Başbakan Erdoğan, "29 Ekim'de asrın projesi olarak nitelendirdiğimiz çok önemli bir açılışı gerçekleştireceğiz. Bu 150 yıllık bir hayaldi. Abdülmecit'in, Abdülhamit'in hayali gibi projelendirilmesi gibi adımların atıldığı ama uygulamaya gelince kimsenin teşebbüs edemediği bir projeydi. Bu proje hazır hale geldi. Salı günü İstanbul'da muhteşem bir törenle bu eserin açılışını yapacağız. Boğaz'ın 62 metre derinliğinden geçen bir raylı sistemle dünyada bir örneği ortaya koyuyoruz" dedi.
"Yerlerine 3-5 milyon ağaç dikilir"
Başbakan Erdoğan, "İstanbul'da 3. Boğaz Köprüsü'nün temellerini attık. Birileri çıkıyor, yok şu kadar ağaç kesiliyor, yok şu kadar ağaç sökülüyor. Biz ammeye hizmet veriyoruz. Tüm insanlık bu köprüden istifade edecek. Oradan 200-300 bin ağaç sökersin. Bunların yerine 3 milyon, 5 milyon ağaç dikersin. Bizim Türkiye'de ne kadar ağaç diktiğimizi bilmeyenler şimdi nasıl olur da bir yerden engeller koyalım. Dünyaya sizin gözünüz kör be. Dünyada nerede neyin nasıl yapıldığından haberiniz yok" diye konuştu.
"Yol medeniyettir, yıkar başka yere inşa ederiz"
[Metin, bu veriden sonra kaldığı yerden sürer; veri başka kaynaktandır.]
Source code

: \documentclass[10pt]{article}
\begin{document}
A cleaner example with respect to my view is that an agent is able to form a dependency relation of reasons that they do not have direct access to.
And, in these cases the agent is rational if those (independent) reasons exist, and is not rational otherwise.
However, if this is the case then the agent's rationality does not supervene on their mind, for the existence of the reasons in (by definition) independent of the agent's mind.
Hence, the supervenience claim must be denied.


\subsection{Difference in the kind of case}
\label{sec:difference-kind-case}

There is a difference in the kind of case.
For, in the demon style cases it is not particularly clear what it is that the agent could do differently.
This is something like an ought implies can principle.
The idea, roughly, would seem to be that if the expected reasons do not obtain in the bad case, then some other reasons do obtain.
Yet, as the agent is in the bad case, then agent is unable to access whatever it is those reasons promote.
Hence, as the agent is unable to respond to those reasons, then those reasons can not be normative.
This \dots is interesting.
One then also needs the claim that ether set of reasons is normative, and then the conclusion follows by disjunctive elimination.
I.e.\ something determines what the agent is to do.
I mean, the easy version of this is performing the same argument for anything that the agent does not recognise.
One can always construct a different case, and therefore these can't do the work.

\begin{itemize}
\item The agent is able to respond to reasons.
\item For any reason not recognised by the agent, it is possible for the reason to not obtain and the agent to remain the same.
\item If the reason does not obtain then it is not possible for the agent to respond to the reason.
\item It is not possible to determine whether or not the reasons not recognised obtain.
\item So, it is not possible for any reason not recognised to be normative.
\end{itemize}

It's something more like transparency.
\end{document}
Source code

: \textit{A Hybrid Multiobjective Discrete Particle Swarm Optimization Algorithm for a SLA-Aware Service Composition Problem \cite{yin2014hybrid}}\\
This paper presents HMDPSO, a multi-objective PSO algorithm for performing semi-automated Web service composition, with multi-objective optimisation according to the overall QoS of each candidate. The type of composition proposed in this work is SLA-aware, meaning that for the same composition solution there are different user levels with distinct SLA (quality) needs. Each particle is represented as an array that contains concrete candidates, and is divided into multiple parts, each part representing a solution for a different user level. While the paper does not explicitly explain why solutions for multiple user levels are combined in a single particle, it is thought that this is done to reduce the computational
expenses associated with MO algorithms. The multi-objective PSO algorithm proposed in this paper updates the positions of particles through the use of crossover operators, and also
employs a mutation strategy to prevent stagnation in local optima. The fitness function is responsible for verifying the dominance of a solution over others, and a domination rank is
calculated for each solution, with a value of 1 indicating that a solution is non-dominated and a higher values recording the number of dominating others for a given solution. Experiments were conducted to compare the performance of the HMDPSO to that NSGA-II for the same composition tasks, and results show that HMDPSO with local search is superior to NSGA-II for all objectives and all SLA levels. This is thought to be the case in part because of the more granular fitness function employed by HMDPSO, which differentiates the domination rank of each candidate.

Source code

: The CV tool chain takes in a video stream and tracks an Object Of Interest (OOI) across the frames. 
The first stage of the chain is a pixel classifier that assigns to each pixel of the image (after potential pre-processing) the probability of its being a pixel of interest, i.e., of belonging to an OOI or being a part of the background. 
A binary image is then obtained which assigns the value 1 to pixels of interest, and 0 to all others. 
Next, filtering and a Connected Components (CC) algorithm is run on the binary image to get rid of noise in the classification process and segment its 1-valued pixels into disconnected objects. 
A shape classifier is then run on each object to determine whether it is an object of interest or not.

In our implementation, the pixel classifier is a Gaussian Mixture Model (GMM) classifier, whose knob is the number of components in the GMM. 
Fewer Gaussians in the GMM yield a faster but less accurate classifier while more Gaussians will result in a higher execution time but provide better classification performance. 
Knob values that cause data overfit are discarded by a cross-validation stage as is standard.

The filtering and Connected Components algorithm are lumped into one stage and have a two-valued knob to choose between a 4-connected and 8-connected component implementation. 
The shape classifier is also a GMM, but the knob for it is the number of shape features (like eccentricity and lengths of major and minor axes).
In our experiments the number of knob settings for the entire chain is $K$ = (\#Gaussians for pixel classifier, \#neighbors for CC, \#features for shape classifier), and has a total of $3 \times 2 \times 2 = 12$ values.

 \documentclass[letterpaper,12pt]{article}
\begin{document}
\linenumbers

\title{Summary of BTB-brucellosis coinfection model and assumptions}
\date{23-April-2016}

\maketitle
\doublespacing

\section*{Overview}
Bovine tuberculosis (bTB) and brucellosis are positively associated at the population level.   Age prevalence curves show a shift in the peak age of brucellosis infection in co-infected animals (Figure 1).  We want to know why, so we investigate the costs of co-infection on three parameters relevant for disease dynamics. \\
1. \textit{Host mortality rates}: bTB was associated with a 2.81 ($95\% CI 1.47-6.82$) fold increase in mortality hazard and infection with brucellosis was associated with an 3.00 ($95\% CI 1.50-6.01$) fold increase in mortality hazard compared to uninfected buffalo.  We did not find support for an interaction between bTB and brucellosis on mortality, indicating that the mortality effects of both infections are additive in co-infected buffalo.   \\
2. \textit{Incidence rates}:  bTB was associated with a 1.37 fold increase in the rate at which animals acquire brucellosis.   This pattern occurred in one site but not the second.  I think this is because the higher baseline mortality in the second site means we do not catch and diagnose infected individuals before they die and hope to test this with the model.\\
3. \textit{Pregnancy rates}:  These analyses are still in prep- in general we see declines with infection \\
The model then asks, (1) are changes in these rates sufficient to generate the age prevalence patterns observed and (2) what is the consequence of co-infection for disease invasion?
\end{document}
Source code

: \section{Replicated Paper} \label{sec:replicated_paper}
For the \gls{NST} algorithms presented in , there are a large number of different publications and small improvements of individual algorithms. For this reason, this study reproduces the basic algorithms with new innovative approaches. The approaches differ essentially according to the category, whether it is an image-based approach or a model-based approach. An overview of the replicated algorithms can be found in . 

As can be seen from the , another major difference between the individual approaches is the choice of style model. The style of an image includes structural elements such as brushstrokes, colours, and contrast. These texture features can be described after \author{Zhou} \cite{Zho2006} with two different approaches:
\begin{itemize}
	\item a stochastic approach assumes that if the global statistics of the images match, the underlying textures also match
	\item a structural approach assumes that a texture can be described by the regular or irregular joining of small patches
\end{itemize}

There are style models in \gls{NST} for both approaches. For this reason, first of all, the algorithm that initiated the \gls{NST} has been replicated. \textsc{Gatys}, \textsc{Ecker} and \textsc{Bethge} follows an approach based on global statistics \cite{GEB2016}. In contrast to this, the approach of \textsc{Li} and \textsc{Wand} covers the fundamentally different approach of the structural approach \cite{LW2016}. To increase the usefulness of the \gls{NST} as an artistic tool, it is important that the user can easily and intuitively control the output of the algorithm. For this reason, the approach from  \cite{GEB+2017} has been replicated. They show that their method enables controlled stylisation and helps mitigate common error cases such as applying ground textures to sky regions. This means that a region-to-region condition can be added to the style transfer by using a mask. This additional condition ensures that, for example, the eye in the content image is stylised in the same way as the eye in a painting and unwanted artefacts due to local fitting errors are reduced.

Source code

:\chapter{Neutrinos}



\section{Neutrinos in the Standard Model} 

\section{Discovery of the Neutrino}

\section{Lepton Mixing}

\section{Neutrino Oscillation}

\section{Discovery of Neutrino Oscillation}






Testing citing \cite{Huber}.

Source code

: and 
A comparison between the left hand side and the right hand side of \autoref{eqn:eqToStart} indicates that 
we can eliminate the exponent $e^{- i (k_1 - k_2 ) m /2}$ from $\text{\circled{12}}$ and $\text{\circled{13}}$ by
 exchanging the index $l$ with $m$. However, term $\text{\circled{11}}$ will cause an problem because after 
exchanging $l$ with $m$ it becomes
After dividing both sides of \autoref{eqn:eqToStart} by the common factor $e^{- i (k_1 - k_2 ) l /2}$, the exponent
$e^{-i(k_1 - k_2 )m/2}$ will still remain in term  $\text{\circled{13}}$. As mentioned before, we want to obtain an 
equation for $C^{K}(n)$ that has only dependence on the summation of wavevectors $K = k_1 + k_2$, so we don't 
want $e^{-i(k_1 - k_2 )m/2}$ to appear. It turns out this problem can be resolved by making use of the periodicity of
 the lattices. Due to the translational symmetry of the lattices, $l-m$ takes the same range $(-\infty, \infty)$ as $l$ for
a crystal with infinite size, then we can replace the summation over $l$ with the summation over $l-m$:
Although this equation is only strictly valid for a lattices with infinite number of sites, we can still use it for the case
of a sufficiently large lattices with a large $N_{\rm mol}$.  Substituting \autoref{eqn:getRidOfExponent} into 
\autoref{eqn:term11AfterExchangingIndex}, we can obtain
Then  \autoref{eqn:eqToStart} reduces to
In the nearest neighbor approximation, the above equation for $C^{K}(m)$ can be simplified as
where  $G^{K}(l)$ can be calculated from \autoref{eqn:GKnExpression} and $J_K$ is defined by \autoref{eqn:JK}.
Yolun medeniyet olduğunu belirten Başbakan Erdoğan şöyle konuştu: " Yol uğruna her şey feda edilir . Yol medeniyettir. Ama medeni olmayanlar yolun kıymetini anlamazlar. Önünde cami bile olsa yol oradan geçecekse o camiyi yıkar, o camiyi gider başka yerde inşa ederiz. Belediyeler bunun planını yapar. Uygulamaya da sokar. Birileri çıkıyor engelleme çalışıyor. Bütün yolsuzlukların mimarı CHP bunu engellemeye çalışıyor. Biz yol yaparız onlar yolsuzluk fark bu. Modern eşkıyalar yol kesiyor. Kim yolumuzu kesmeye çalışırsa o çelik irademizi görecektir. Bu yola böyle devam edeceğiz."
"MİT müsteşarı ile kim uğraşıyor?"
MİT Müsteşarı Hakan Fidan ile ilgili olarak Başbakan Erdoğan, "MİT Müsteşarı ile kim uğraşıyor? Bunlar çok önemli. İçeriden de uğraşanlar var, dışarıdan da var. Biz memnun olduğumuz bürokratımıza, teknokratımıza sonuna kadar sahip çıkarız. Biz yıllarca istihbarat örgütlerinin nasıl çalıştırıldığını biliyoruz. Artık böyle bir anlayış yok. Genelkurmay Başkanımız ile her hafta konuşuruz. Kimse Silahlı Kuvvetleri zan altına sokmasın" dedi.